Posted on July 1, 2022

We’ve now had two consecutive months with much slower growth in the amount of federal income and payroll taxes withheld from workers’ paychecks and remitted to the U.S. Treasury Department. Those amounts–what we call tax withholding–grew by an estimated 5.8 percent in June above the amounts from June of a year ago, a move up from the 4.9 percent growth in May (compared to the amounts in May of 2021), but still much lower than in the first four months of the year when withholding grew in the 9 percent to 12 percent range (see chart below). The amount of tax withholding tends to move with overall wages and salaries in the economy, and the tax payment data become available more quickly than direct measures of economywide wages and salaries. We construct the measure of tax withholding from daily reports released by the U.S. Treasury, but adjusted by us to remove the estimated effects of tax law changes (currently a relatively small adjustment) and to standardize the makeup of business days across months (see our methodology). Observing two consecutive months of slowing withholding growth gives us confidence that we are not observing a data anomaly.
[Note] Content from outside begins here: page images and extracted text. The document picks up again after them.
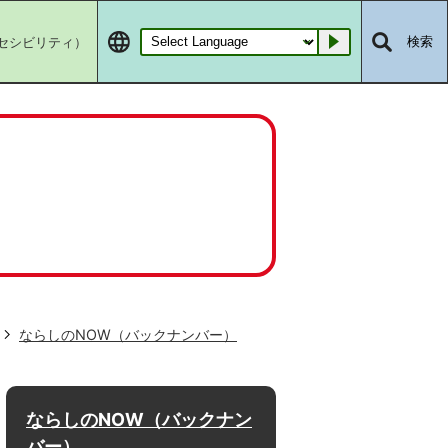
セシビリティ）
検索
Go
ならしのNOW（バックナンバー）
ならしのNOW（バックナン
バー）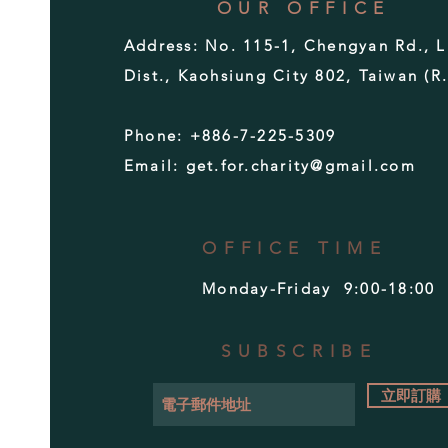
OUR OFFICE
Address:
No. 115-1, Chengyan Rd., L
Dist., Kaohsiung City 802, Taiwan (R
Phone: +886-7-225-5309
Email:
get.for.charity@gmail.com
OFFICE TIME
Monday-Friday 9:00-18:00
SUBSCRIBE
立即訂購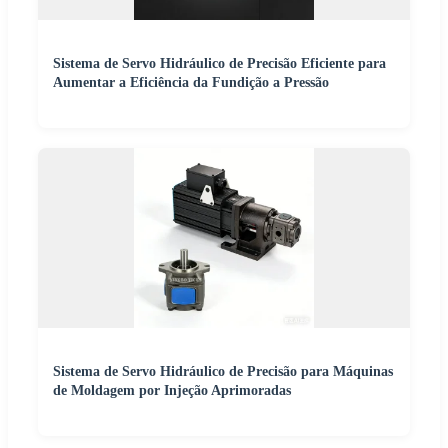
Sistema de Servo Hidráulico de Precisão Eficiente para
Aumentar a Eficiência da Fundição a Pressão
Sistema de Servo Hidráulico de Precisão para Máquinas
de Moldagem por Injeção Aprimoradas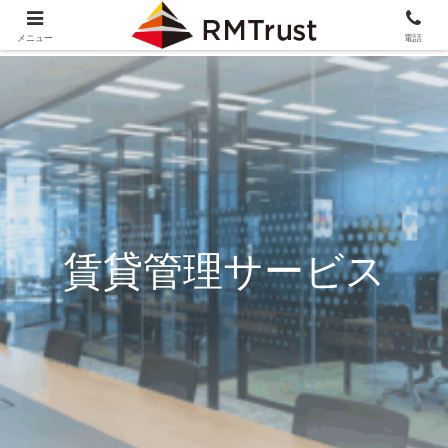
メニュー
電話
賃貸管理サービス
Other, more direct measures of wages and salaries in the economy–from the Bureau of Economic Analysis (BEA) in its GDP accounts and from the Bureau of Labor Statistics (BLS) in its monthly establishment survey–do not yet show a slowing in growth at all like the withholding data do (again, see the chart below). Those direct wage measures are currently available only through May and are subject to revision. The BLS establishment report for June will be released on Friday of next week, and we’ll see if those data show wage growth slowing significantly. A slowdown could be reflected either in slowing growth in jobs or in average hourly earnings, or both. Growth in average hours worked per week could also be slowing, but that tends to vary much less than do jobs and average hourly pay.